- _Treść zadania A_: Wymień wszystkie kraje, które w artykule o walce kobiet o prawa wskazuje Apolonia Klepacz jako te, gdzie kobiety dopuszczono do głosowania później. Przy każdym podaj datę z jej wypowiedzi.
- _Treść zadania B_: Podaj każdy wiersz listingu, w którym występuje ciąg znaków "qUnion".

Baba na wóz. O co walczą kobiety?

fot. sxc
fot. sxc
Sufrażystki przed stu laty walczyły o prawo do głosowania, pracy, edukacji. Dziś aktywne zawodowo Opolanki mają inne hasło: Równych pensji i żłobków!

W tym roku mija sto lat od ustanowienia 8 marca Dnia Kobiet. Decyzja zapadła na II Międzynarodowym Zjeździe Kobiet Socjalistek w 1910 r. Ale walka o prawa płci pięknej zaczęła się znacznie wcześniej.
To, co współczesnej kobiecie wydaje się oczywiste - możliwość wrzucenia karty do głosowania do urny, pracy na każdym stanowisku, głoszenie poglądów - jeszcze 100 lat temu było społecznym science fiction. Kobiety, skute w gorsety, które nadawały im talię osy, gdy ledwo umiały czytać, były uważane za emancypantki. O prawie do kształcenia dziewcząt, poza możliwością przyswajania wiedzy z zakresu kroju i szycia czy haftu richelieu, nikt 120 lat temu rozmawiać nie chciał.

Wiek walki o prawa wyborcze
Pierwsze studentki na Uniwersytet Lwowski przyjęto w roku 1897. Praw wyborczych Europejki doczekały się jeszcze później. Pierwsza, w 1893 roku, wprowadziła je Nowa Zelandia. Ćwierć wieku później, w 1918 r. (częściowo), zrobiła to Wielka Brytania. W tym samym roku prawo do głosowania zyskały też Finki i Polki. Amerykanki mogły głosować dopiero od roku 1920.

- Ale są kraje, w których kobiety dopuszczono do głosowania jeszcze później - mówi Apolonia Klepacz, była senator, dziś radna opolskiego sejmiku z ramienia SLD. - We Francji stało się to w roku 1944, we Włoszech - w 1946, w Portugalii - w 1974, a w niektórych kantonach szwajcarskich dopiero w latach 90. XX wieku!

Sufrażystki z przełomu XIX i XX stulecia walka o prawa kobiet kosztowała zdrowie, a czasem życie. By zwrócić uwagę na nierówności między kobietami i mężczyznami, organizowały odczyty, protesty, demonstracje, na których często bywały aresztowane. Przykuwały się do bram, głodowały. Emily Davidson, jedna z pierwszych feministek, by zwrócić uwagę na problemy kobiet, w 1913 r. rzuciła się pod konia, na którym w wyścigu jechał król Jerzy V. Zmarła, nie odzyskawszy przytomności.

- _Dane do zadania_:
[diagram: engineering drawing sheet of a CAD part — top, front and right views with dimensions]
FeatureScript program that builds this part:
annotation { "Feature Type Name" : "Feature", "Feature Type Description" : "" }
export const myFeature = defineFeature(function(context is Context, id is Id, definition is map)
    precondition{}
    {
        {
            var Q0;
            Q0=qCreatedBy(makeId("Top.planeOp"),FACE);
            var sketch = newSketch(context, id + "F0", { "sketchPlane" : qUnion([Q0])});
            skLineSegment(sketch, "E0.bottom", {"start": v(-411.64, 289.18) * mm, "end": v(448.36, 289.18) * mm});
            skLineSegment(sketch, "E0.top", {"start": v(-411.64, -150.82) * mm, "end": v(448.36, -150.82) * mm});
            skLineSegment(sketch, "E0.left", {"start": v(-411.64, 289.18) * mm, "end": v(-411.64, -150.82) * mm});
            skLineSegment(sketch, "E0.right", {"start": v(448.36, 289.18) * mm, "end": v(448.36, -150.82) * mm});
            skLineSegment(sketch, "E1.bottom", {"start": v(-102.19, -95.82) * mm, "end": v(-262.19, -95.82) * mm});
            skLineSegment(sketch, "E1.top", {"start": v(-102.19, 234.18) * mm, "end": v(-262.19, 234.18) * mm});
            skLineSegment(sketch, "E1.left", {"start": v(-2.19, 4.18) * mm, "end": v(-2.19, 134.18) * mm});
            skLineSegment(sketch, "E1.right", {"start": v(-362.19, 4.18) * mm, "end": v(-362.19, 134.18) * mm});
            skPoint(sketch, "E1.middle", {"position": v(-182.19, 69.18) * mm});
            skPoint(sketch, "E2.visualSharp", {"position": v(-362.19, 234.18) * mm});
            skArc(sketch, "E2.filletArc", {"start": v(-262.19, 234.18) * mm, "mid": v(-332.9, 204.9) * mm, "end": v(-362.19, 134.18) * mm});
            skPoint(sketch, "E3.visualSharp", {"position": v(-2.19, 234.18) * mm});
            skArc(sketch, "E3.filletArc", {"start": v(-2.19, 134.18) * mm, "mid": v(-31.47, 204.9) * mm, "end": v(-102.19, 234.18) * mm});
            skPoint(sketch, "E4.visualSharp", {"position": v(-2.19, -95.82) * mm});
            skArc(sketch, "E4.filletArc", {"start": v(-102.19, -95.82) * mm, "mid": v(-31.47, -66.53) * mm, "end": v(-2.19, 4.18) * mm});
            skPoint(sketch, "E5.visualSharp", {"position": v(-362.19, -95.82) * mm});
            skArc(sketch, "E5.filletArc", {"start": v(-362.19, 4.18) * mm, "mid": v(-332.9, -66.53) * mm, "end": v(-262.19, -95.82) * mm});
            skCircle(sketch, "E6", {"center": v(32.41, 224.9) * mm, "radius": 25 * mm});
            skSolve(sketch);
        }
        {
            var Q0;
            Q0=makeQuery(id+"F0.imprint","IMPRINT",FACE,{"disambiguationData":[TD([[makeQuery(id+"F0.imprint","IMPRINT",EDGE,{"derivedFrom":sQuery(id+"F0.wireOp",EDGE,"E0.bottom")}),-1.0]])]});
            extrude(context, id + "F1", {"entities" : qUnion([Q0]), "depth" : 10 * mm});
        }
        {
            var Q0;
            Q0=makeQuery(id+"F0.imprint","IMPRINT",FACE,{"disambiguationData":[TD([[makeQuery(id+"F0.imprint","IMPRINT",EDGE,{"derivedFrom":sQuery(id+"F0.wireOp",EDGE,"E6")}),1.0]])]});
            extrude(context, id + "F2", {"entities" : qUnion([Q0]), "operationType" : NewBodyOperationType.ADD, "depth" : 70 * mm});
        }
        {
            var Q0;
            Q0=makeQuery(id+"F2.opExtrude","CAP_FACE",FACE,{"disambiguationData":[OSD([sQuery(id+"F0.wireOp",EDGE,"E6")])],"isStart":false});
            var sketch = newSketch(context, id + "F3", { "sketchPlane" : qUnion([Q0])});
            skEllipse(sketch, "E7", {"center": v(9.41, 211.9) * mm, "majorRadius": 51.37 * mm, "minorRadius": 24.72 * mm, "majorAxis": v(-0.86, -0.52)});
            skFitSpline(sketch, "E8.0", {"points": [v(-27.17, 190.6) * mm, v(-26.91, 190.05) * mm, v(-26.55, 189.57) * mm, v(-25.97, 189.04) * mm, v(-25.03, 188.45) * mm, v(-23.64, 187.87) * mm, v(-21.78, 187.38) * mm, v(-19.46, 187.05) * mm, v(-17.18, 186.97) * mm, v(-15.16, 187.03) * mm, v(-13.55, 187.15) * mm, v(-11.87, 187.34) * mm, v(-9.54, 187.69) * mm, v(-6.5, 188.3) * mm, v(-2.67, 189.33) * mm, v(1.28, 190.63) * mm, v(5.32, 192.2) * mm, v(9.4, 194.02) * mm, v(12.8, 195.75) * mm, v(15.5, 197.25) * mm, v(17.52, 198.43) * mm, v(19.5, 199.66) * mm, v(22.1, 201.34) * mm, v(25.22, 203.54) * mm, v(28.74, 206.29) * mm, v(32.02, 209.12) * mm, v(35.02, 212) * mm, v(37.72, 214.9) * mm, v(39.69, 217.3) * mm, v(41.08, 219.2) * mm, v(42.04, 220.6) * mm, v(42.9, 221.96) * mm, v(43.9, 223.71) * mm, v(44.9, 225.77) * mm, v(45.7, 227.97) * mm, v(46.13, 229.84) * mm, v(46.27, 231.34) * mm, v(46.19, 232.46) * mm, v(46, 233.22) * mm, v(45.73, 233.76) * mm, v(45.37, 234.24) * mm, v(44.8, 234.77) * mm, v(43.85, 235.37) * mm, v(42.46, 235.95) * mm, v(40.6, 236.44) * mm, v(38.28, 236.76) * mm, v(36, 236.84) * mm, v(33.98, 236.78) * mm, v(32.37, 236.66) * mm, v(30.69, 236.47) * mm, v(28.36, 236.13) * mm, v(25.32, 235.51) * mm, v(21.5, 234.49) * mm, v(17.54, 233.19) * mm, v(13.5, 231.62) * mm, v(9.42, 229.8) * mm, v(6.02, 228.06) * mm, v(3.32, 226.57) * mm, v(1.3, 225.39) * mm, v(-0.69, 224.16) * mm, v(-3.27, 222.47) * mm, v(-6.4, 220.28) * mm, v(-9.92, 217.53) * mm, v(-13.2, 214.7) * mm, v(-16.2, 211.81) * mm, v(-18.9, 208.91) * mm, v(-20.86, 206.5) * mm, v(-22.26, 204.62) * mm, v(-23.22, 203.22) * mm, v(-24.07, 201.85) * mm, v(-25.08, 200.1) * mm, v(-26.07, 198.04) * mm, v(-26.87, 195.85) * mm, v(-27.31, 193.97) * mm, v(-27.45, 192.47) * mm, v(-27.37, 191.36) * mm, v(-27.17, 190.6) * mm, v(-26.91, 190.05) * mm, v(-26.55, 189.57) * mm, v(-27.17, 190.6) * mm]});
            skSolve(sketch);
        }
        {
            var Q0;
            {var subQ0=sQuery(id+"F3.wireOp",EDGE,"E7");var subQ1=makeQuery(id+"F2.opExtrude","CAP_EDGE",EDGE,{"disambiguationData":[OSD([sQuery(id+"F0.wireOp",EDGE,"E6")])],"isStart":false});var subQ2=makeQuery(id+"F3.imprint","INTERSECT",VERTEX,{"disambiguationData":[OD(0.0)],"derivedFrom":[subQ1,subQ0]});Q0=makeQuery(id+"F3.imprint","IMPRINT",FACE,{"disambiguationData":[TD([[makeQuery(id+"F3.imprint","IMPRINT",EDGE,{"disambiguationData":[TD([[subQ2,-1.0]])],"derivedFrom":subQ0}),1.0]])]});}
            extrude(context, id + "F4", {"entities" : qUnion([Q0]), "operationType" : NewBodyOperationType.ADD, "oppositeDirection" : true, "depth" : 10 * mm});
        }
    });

- _Pełne rozwiązanie A_:
- Francja: 1944
- Włochy: 1946
- Portugalia: 1974
- Szwajcaria (niektóre kantony): lata 90. XX wieku

- _Pełne rozwiązanie B_:
            var sketch = newSketch(context, id + "F0", { "sketchPlane" : qUnion([Q0])});
            extrude(context, id + "F1", {"entities" : qUnion([Q0]), "depth" : 10 * mm});
            extrude(context, id + "F2", {"entities" : qUnion([Q0]), "operationType" : NewBodyOperationType.ADD, "depth" : 70 * mm});
            var sketch = newSketch(context, id + "F3", { "sketchPlane" : qUnion([Q0])});
            extrude(context, id + "F4", {"entities" : qUnion([Q0]), "operationType" : NewBodyOperationType.ADD, "oppositeDirection" : true, "depth" : 10 * mm});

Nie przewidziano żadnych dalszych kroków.